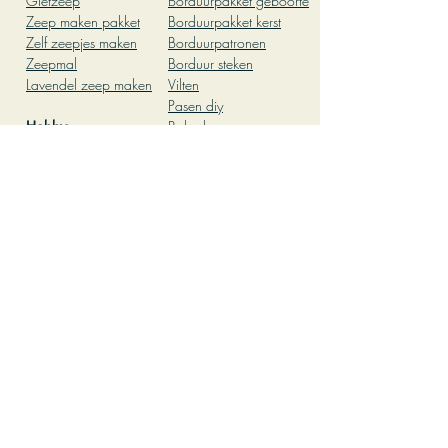
Gietz
eep
Borduurpakket geboor
te
Zeep
maken pakket
Borduurpakket kerst
Zelf zeepjes maken
Borduurpatronen
Zeepmal
Borduur steken
Lavendel zeep maken
Vilten
Pasen diy
Hobby
Babyshower
Leuke dingen om te
Patchwork
doen thuis
Kleien
leuke dingen om te
Pottenbakken
doen met vriendinnen
Workshop
Creatief kinderfeestje
Pottenbakken
thuis
Herfst knutselen
Knutselen met kinderen
Teambuilding activiteit
op kantoor
Oliepastelkrijt
Kleurplaat volwassenen
DIY pakket
Mozaiek
Groepsactiviteit
Mozaiek steentjes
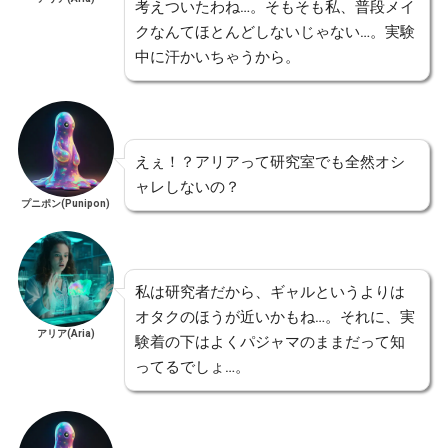
考えついたわね…。そもそも私、普段メイ
クなんてほとんどしないじゃない…。実験
中に汗かいちゃうから。
えぇ！？アリアって研究室でも全然オシ
ャレしないの？
プニポン(Punipon)
私は研究者だから、ギャルというよりは
オタクのほうが近いかもね…。それに、実
アリア(Aria)
験着の下はよくパジャマのままだって知
ってるでしょ…。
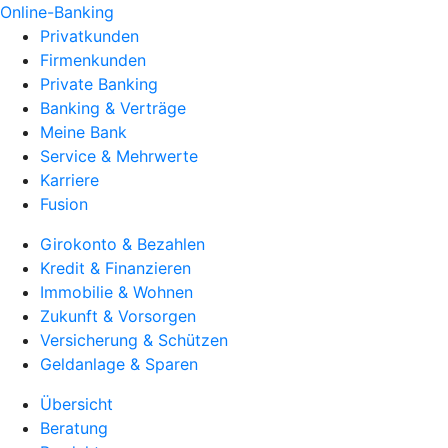
Online-Banking
Privatkunden
Firmenkunden
Private Banking
Banking & Verträge
Meine Bank
Service & Mehrwerte
Karriere
Fusion
Girokonto & Bezahlen
Kredit & Finanzieren
Immobilie & Wohnen
Zukunft & Vorsorgen
Versicherung & Schützen
Geldanlage & Sparen
Übersicht
Beratung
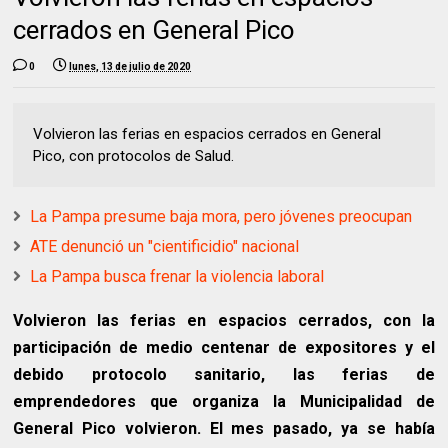
cerrados en General Pico
0
lunes, 13 de julio de 2020
Volvieron las ferias en espacios cerrados en General
Pico, con protocolos de Salud.
La Pampa presume baja mora, pero jóvenes preocupan
ATE denunció un "cientificidio" nacional
La Pampa busca frenar la violencia laboral
Volvieron las ferias en espacios cerrados, con la
participación de medio centenar de expositores y el
debido protocolo sanitario, las ferias de
emprendedores que organiza la Municipalidad de
General Pico volvieron. El mes pasado, ya se había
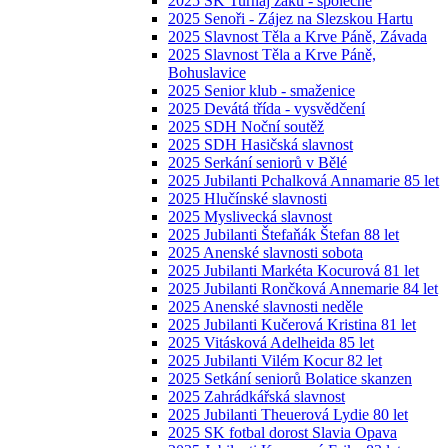
2025 SK Turnaj žáků - společné
2025 Senoři - Zájez na Slezskou Hartu
2025 Slavnost Těla a Krve Páně, Závada
2025 Slavnost Těla a Krve Páně,
Bohuslavice
2025 Senior klub - smaženice
2025 Devátá třída - vysvědčení
2025 SDH Noční soutěž
2025 SDH Hasičská slavnost
2025 Serkání seniorů v Bělé
2025 Jubilanti Pchalková Annamarie 85 let
2025 Hlučínské slavnosti
2025 Myslivecká slavnost
2025 Jubilanti Štefaňák Štefan 88 let
2025 Anenské slavnosti sobota
2025 Jubilanti Markéta Kocurová 81 let
2025 Jubilanti Rončková Annemarie 84 let
2025 Anenské slavnosti neděle
2025 Jubilanti Kučerová Kristina 81 let
2025 Vitásková Adelheida 85 let
2025 Jubilanti Vilém Kocur 82 let
2025 Setkání seniorů Bolatice skanzen
2025 Zahrádkářská slavnost
2025 Jubilanti Theuerová Lydie 80 let
2025 SK fotbal dorost Slavia Opava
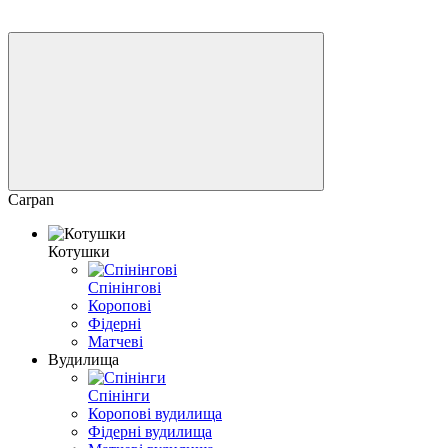
Carpan
Котушки
Спінінгові
Коропові
Фідерні
Матчеві
Вудилища
Спінінги
Коропові вудилища
Фідерні вудилища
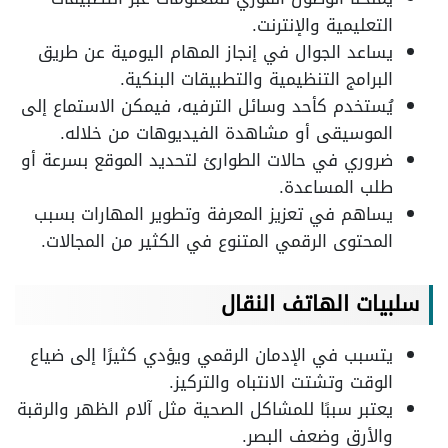
التعليمية والإنترنت.
يساعد الجوال في إنجاز المهام اليومية عن طريق
البرامج التنظيمية والتطبيقات البنكية.
يُستخدم كأحد وسائل الترفيه، فيمكن الاستماع إلى
الموسيقى أو مشاهدة الفيديوهات من خلاله.
ضروري في حالات الطوارئ لتحديد الموقع بسرعة أو
طلب المساعدة.
يساهم في تعزيز المعرفة وتطوير المهارات بسبب
المحتوى الرقمي المتنوع في الكثير من المجالات.
سلبيات الهاتف النقال
يتسبب في الإدمان الرقمي ويؤدي كثيرًا إلى ضياع
الوقت وتشتت الانتباه والتركيز.
يعتبر سببًا للمشاكل الصحية مثل آلام الظهر والرقبة
والأرق وضعف البصر.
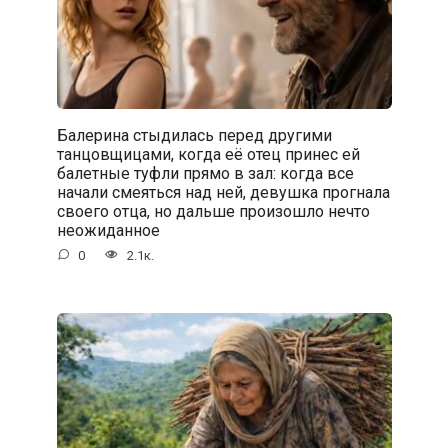
Балерина стыдилась перед другими
танцовщицами, когда её отец принес ей
балетные туфли прямо в зал: когда все
начали смеяться над ней, девушка прогнала
своего отца, но дальше произошло нечто
неожиданное
0
2.1к.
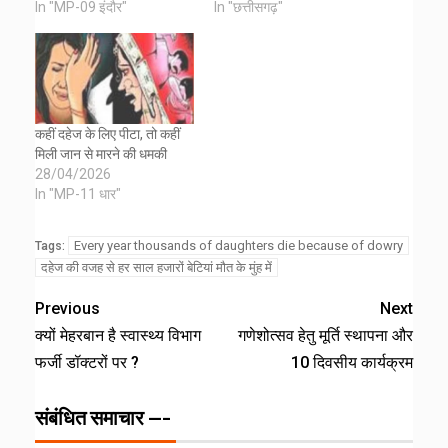
In "MP-09 इंदौर"
In "छत्तीसगढ़"
कहीं दहेज के लिए पीटा, तो कहीं
मिली जान से मारने की धमकी
28/04/2026
In "MP-11 धार"
Every year thousands of daughters die because of dowry
Tags:
दहेज की वजह से हर साल हजारों बेटियां मौत के मुंह में
Previous
Next
क्यों मेहरबान है स्वास्थ्य विभाग
गणेशोत्सव हेतु मूर्ति स्थापना और
फर्जी डॉक्टरों पर ?
10 दिवसीय कार्यक्रम
संबंधित समाचार ---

+ + +

» WORK ORDER: Write out the text from all the entries above line by line, without changing a single character, and leave the pictures out of your answer.

» TASK RESULT:
Gietz
eep
Borduurpakket geboor
te
Zeep
maken pakket
Borduurpakket kerst
Zelf zeepjes maken
Borduurpatronen
Zeepmal
Borduur steken
Lavendel zeep maken
Vilten
Pasen diy
Hobby
Babyshower
Leuke dingen om te
Patchwork
doen thuis
Kleien
leuke dingen om te
Pottenbakken
doen met vriendinnen
Workshop
Creatief kinderfeestje
Pottenbakken
thuis
Herfst knutselen
Knutselen met kinderen
Teambuilding activiteit
op kantoor
Oliepastelkrijt
Kleurplaat volwassenen
DIY pakket
Mozaiek
Groepsactiviteit
Mozaiek steentjes
考えついたわね…。そもそも私、普段メイ
クなんてほとんどしないじゃない…。実験
中に汗かいちゃうから。
えぇ！？アリアって研究室でも全然オシ
ャレしないの？
プニポン(Punipon)
私は研究者だから、ギャルというよりは
オタクのほうが近いかもね…。それに、実
アリア(Aria)
験着の下はよくパジャマのままだって知
ってるでしょ…。
Online-Banking
Privatkunden
Firmenkunden
Private Banking
Banking & Verträge
Meine Bank
Service & Mehrwerte
Karriere
Fusion
Girokonto & Bezahlen
Kredit & Finanzieren
Immobilie & Wohnen
Zukunft & Vorsorgen
Versicherung & Schützen
Geldanlage & Sparen
Übersicht
Beratung
cerrados en General Pico
0
lunes, 13 de julio de 2020
Volvieron las ferias en espacios cerrados en General
Pico, con protocolos de Salud.
La Pampa presume baja mora, pero jóvenes preocupan
ATE denunció un "cientificidio" nacional
La Pampa busca frenar la violencia laboral
Volvieron las ferias en espacios cerrados, con la
participación de medio centenar de expositores y el
debido protocolo sanitario, las ferias de
emprendedores que organiza la Municipalidad de
General Pico volvieron. El mes pasado, ya se había
2025 SK Turnaj žáků - společné
2025 Senoři - Zájez na Slezskou Hartu
2025 Slavnost Těla a Krve Páně, Závada
2025 Slavnost Těla a Krve Páně,
Bohuslavice
2025 Senior klub - smaženice
2025 Devátá třída - vysvědčení
2025 SDH Noční soutěž
2025 SDH Hasičská slavnost
2025 Serkání seniorů v Bělé
2025 Jubilanti Pchalková Annamarie 85 let
2025 Hlučínské slavnosti
2025 Myslivecká slavnost
2025 Jubilanti Štefaňák Štefan 88 let
2025 Anenské slavnosti sobota
2025 Jubilanti Markéta Kocurová 81 let
2025 Jubilanti Rončková Annemarie 84 let
2025 Anenské slavnosti neděle
2025 Jubilanti Kučerová Kristina 81 let
2025 Vitásková Adelheida 85 let
2025 Jubilanti Vilém Kocur 82 let
2025 Setkání seniorů Bolatice skanzen
2025 Zahrádkářská slavnost
2025 Jubilanti Theuerová Lydie 80 let
2025 SK fotbal dorost Slavia Opava
Carpan
Котушки
Спінінгові
Коропові
Фідерні
Матчеві
Вудилища
Спінінги
Коропові вудилища
Фідерні вудилища
التعليمية والإنترنت.
يساعد الجوال في إنجاز المهام اليومية عن طريق
البرامج التنظيمية والتطبيقات البنكية.
يُستخدم كأحد وسائل الترفيه، فيمكن الاستماع إلى
الموسيقى أو مشاهدة الفيديوهات من خلاله.
ضروري في حالات الطوارئ لتحديد الموقع بسرعة أو
طلب المساعدة.
يساهم في تعزيز المعرفة وتطوير المهارات بسبب
المحتوى الرقمي المتنوع في الكثير من المجالات.
سلبيات الهاتف النقال
يتسبب في الإدمان الرقمي ويؤدي كثيرًا إلى ضياع
الوقت وتشتت الانتباه والتركيز.
يعتبر سببًا للمشاكل الصحية مثل آلام الظهر والرقبة
والأرق وضعف البصر.
Балерина стыдилась перед другими
танцовщицами, когда её отец принес ей
балетные туфли прямо в зал: когда все
начали смеяться над ней, девушка прогнала
своего отца, но дальше произошло нечто
неожиданное
0
2.1к.
In "MP-09 इंदौर"
In "छत्तीसगढ़"
कहीं दहेज के लिए पीटा, तो कहीं
मिली जान से मारने की धमकी
28/04/2026
In "MP-11 धार"
Every year thousands of daughters die because of dowry
Tags:
दहेज की वजह से हर साल हजारों बेटियां मौत के मुंह में
Previous
Next
क्यों मेहरबान है स्वास्थ्य विभाग
गणेशोत्सव हेतु मूर्ति स्थापना और
फर्जी डॉक्टरों पर ?
10 दिवसीय कार्यक्रम
संबंधित समाचार ---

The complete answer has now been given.